## WORK REQUIRED
Give back, word for word, every line from the one containing "Find the sign" to the end of the listing, and nothing more.

+++

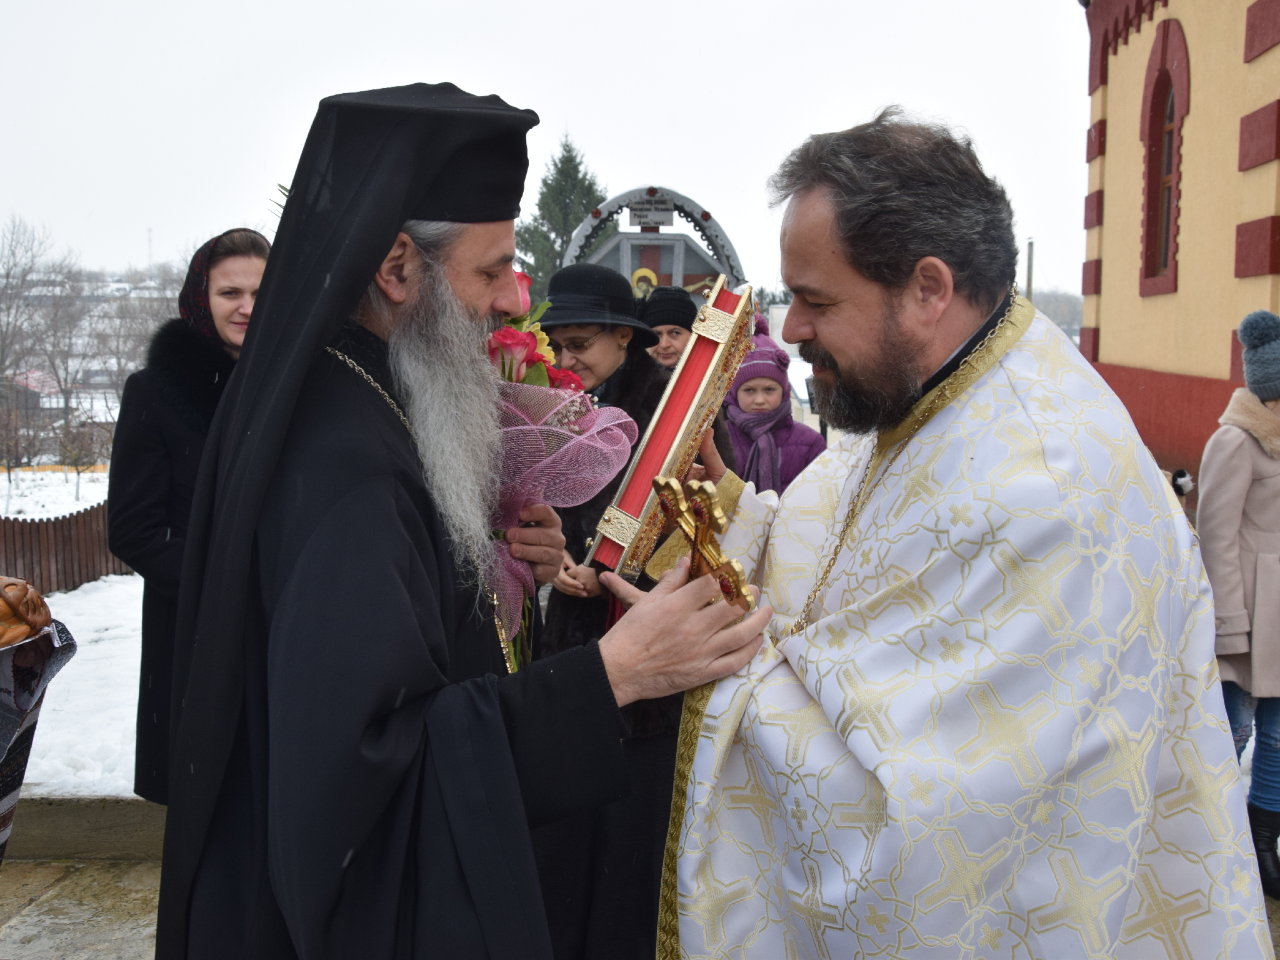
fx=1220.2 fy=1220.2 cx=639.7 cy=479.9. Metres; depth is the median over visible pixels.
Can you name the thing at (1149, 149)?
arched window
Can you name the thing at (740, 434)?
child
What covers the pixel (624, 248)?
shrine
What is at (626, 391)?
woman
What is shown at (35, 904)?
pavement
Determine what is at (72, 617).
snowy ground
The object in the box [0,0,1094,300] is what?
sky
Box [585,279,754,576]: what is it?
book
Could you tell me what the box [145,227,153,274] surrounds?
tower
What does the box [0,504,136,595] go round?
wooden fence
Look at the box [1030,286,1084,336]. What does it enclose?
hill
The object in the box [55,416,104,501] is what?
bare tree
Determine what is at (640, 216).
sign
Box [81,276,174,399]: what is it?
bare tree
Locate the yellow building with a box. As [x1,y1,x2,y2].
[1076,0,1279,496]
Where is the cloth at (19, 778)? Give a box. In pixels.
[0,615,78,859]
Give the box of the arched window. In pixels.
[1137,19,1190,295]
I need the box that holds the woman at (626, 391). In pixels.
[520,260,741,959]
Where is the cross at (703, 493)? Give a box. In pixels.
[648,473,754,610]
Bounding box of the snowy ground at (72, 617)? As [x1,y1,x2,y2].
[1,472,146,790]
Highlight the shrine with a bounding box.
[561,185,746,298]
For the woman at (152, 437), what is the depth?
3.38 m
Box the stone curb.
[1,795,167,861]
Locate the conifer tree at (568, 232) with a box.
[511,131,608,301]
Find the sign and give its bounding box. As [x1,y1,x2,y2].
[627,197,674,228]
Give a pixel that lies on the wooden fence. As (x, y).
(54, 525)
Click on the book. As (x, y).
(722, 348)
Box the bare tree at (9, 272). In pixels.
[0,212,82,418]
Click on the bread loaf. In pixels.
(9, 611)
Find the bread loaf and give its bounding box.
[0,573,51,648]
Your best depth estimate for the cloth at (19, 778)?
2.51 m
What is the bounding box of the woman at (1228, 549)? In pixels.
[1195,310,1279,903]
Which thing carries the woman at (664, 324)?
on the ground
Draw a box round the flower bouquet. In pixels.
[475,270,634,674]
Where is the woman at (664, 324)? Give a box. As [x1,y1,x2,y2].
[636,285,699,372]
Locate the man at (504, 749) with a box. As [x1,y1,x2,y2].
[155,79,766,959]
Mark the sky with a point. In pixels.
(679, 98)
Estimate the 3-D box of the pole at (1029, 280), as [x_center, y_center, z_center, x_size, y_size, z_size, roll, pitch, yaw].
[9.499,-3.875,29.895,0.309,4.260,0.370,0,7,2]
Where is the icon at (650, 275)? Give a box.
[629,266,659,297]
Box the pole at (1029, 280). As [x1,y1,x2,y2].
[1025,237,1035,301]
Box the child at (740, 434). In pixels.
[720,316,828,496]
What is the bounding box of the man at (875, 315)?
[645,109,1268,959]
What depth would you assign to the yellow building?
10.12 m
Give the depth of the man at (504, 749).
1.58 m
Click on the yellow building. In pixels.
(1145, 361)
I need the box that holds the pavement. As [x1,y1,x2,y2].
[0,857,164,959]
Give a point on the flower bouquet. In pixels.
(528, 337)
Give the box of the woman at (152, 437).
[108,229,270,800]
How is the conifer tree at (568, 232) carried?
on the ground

+++

## ANSWER FOR THE TASK
Find the sign and give its bounding box. As [x1,y1,x2,y2].
[627,197,674,228]
Give a pixel that lies on the wooden fence. As (x, y).
(54, 525)
Click on the book. As (x, y).
(722, 348)
Box the bare tree at (9, 272). In pixels.
[0,212,82,418]
Click on the bread loaf. In pixels.
(9, 611)
Find the bread loaf and give its bounding box.
[0,573,51,648]
Your best depth estimate for the cloth at (19, 778)?
2.51 m
What is the bounding box of the woman at (1228, 549)? In pixels.
[1195,310,1279,903]
Which thing carries the woman at (664, 324)?
on the ground
Draw a box round the flower bouquet. In pixels.
[475,270,634,674]
Where is the woman at (664, 324)? Give a box. As [x1,y1,x2,y2].
[636,285,699,372]
Locate the man at (504, 749) with a box. As [x1,y1,x2,y2].
[155,79,766,959]
Mark the sky with a point. In pixels.
(679, 98)
Estimate the 3-D box of the pole at (1029, 280), as [x_center, y_center, z_center, x_size, y_size, z_size, roll, pitch, yaw].
[9.499,-3.875,29.895,0.309,4.260,0.370,0,7,2]
Where is the icon at (650, 275)? Give a box.
[629,266,659,297]
Box the pole at (1029, 280). As [x1,y1,x2,y2].
[1025,237,1035,301]
Box the child at (740, 434). In pixels.
[720,316,828,496]
What is the bounding box of the man at (875, 315)?
[645,109,1268,959]
What depth would you assign to the yellow building?
10.12 m
Give the depth of the man at (504, 749).
1.58 m
Click on the yellow building. In pixels.
(1145, 361)
I need the box that holds the pavement. As [x1,y1,x2,y2].
[0,857,164,959]
Give a point on the flower bouquet. In pixels.
(528, 337)
Give the box of the woman at (152, 437).
[108,229,270,800]
How is the conifer tree at (568, 232) carried?
on the ground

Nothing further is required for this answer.